Por la noche miraba en derredor. ¡Dios, Dios! ¿Qué es esa torre grande y negra que sobresale? La vieja torre que se le había quedado siempre hundida en el alma desde niño, pero, poco antes, en el torbellino, se había olvidado completamente de la terrible torre, la velocidad, el precipicio le habían hecho olvidar la existencia de la gran torre inexorable y negra. ¿Cómo había podido olvidar una cosa tan importante, la más importante de todas las cosas? Ahora estaba de nuevo allí, se erguía, terrible y misteriosa, como siempre; más aún, parecía bastante mayor y más cercana. Sí, el amor le había hecho olvidar completamente que existía la muerte. Tanta era la fuerza del amor, que durante casi dos años no había pensado -precisamente él, que siempre había tenido esa obsesión en la sangre- en ella ni siquiera una vez, parecía un cuento. Y ahora, de improviso, había vuelto a aparecer ante él, dominaba por sobre él, la casa, el barrio, la ciudad, el mundo con su sombra y avanzaba lentamente.

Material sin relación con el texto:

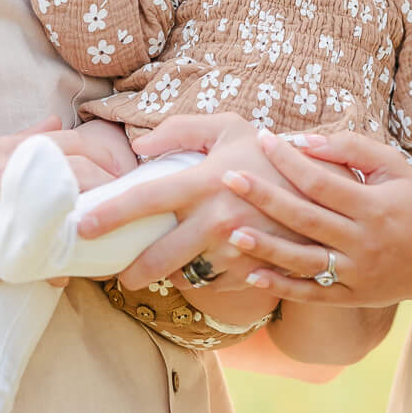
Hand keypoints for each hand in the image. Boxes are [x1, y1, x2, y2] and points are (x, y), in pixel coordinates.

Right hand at [0, 120, 122, 306]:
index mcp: (12, 150)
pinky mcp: (6, 239)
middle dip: (115, 187)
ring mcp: (11, 202)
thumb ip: (22, 145)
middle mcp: (14, 168)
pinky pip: (53, 246)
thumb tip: (54, 121)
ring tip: (109, 238)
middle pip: (86, 166)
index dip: (108, 160)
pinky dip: (69, 260)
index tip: (122, 182)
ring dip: (100, 219)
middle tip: (128, 210)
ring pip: (76, 200)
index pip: (78, 141)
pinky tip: (70, 274)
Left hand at [77, 114, 295, 292]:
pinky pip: (215, 284)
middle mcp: (217, 219)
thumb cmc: (272, 153)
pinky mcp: (253, 271)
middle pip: (157, 256)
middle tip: (118, 272)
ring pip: (185, 276)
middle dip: (131, 270)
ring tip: (164, 265)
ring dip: (172, 273)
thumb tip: (138, 147)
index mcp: (206, 181)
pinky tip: (206, 262)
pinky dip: (205, 276)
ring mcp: (236, 250)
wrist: (330, 191)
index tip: (81, 227)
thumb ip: (180, 130)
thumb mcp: (229, 128)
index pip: (145, 200)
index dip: (109, 214)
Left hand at [219, 130, 411, 307]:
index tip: (262, 139)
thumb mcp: (395, 169)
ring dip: (265, 247)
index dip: (289, 161)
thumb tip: (304, 142)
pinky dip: (280, 287)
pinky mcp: (351, 297)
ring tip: (231, 231)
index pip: (322, 182)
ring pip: (303, 261)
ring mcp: (356, 274)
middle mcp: (363, 242)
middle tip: (229, 177)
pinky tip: (250, 274)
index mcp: (374, 207)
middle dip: (264, 197)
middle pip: (306, 219)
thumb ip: (353, 149)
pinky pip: (311, 295)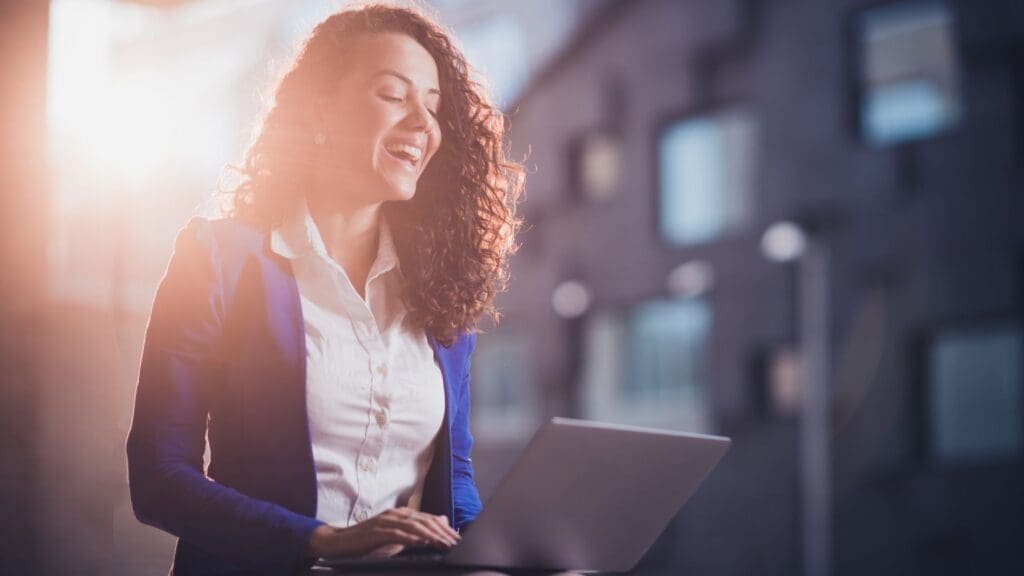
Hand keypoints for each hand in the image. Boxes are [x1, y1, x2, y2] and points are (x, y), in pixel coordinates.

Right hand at [303, 507, 460, 558]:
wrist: (339, 542)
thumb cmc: (368, 541)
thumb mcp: (394, 534)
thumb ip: (415, 530)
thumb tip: (439, 522)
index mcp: (401, 513)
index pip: (429, 518)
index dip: (444, 528)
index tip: (457, 539)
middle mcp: (396, 514)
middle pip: (425, 520)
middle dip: (442, 532)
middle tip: (455, 542)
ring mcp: (386, 521)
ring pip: (415, 526)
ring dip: (431, 535)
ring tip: (443, 543)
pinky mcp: (378, 531)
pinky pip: (399, 534)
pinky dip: (412, 538)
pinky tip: (422, 543)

Pero, entretanto, ella, llevada por el sueño, inconsciente del daño que había hecho y haría, planeaba bajo los tejados, las claraboyas, las terrazas, las agujas de Milán, era algo joven, pequeñísimo y desnudo, era un tierno y blanco granito suspendido, polvillo de carne, o de alma tal vez, con un adorado e imposible sueño dentro. A través de la estratificación de calígines, el reverbero rojizo de los faroles aún encendidos la iluminaba dulcemente y la hacía resplandecer con piedad y misterio. Era su hora, sin que ella lo supiese había llegado para Laide la gran hora de la vida y mañana tal vez fuera todo como antes y volverían la maldad y la vergüenza, pero, entretanto, ella, por un instante, estaba allí por encima de todos, era la cosa más bella, preciosa e importante de la Tierra. Pero la ciudad dormía, las calles estaban desiertas, nadie, ni siquiera él, alzaría los ojos para mirarla.